UTAH CHAMBER ARTISTS Barlow Bradford conductor, First Presbyterian Church, South Temple and C Street, Monday Dec. 7, 1998. Additional performance Tuesday, Dec. 8. Tickets available at the door.

Beginning with Daniel Pinkham's stark and majestic "Christmas Cantata," the Utah Chamber Artists sang a varied program that ended with the carol "The Most Wonderful Time of the Year."Following the Pinkham, the choir and orchestra gave life to John Rutter's "Magnificat" and showcased the composer's sensitive simplicity. Soprano Melinda Kirgin-Voss took the solo part with grace and ease. Although her voice was a bit rough in the lower registers, she had a piercingly clear tone and excellent musicality. The first movement, "Et Misericordia," was soothing and tender, and the choir achieved a warm blend.

The "Magnificat anima mea" movement pulsated with joy. Vocals soared over a buzzing orchestra, and the slower parts had an ethereal quality and built nicely to a brilliant climax. The choir was its most musical in the "Esurientes" movement, creating a feeling of longing with their exquisite blend and phrasing.

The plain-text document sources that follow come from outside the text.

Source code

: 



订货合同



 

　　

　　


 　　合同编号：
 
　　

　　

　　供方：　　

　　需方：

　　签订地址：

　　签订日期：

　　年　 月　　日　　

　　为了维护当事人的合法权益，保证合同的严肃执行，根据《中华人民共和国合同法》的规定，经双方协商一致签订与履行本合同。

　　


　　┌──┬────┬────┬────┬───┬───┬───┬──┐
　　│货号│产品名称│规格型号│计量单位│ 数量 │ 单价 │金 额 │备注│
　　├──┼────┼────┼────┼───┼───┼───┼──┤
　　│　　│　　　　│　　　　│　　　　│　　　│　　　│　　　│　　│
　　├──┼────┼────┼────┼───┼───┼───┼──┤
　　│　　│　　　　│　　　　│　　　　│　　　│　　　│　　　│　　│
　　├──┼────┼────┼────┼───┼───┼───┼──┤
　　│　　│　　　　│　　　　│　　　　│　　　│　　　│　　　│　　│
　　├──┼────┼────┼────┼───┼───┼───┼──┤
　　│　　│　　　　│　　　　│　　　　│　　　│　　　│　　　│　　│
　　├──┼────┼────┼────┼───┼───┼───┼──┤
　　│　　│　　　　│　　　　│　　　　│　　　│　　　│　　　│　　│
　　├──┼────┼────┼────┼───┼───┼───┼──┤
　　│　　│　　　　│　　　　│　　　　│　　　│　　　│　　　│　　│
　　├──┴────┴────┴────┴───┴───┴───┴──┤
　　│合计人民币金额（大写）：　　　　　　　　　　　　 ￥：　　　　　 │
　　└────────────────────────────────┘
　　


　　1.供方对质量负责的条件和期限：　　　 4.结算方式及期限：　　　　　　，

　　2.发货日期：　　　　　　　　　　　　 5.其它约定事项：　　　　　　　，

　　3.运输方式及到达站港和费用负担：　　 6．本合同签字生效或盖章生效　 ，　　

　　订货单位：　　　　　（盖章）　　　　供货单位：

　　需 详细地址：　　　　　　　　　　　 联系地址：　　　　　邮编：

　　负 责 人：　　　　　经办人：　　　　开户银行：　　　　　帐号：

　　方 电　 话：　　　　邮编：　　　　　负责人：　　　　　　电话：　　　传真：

"Shepherd Story," by J.A.C. Redford, was filled with childlike wonder and had a range of dynamics from quiet spoken words to full-voiced fortissimo. Conductor Barlow Bradford's articulation kept the piece interesting and light. Redford's music has an innocent Kurt Bestor-like quality that fit the festive holiday mood of the concert's second half.

After intermission, the choir sang Christmas carols, including two arrangements by Bradford. The dark, serious, and at times, ethereal harmonies of "What Child is This" sounded a lot like Bradford's "Five Sacred Songs." "Baby, Let it Snow," arranged by choir-member Erin Judd, preceded Bradford's "Merry Little Christmas" and set the mood with its jazzy feel.

Sandwiched between the arrangements by Bradford and Judd were three lesser known Christmas songs. Herbert Howles' a cappella carol "A Spotless Rose" had a pervading sense of motion and substantial dynamic contrast. Rutter's bossa nova number, "Jesus Child," used maracas and claves, and Bradford kept the rhythms sharp and punchy while maintaining the piece's melodic qualities. "Gesu Bambino," by Pietro Yon, was pure sweetness.

The standing ovation after the final number caught the group without a prepared encore. Bradford, who also conducts the Utah Philharmonia and was just named associate conductor of the Mormon Tabernacle Choir, led the audience, choir and orchestra in "Silent Night."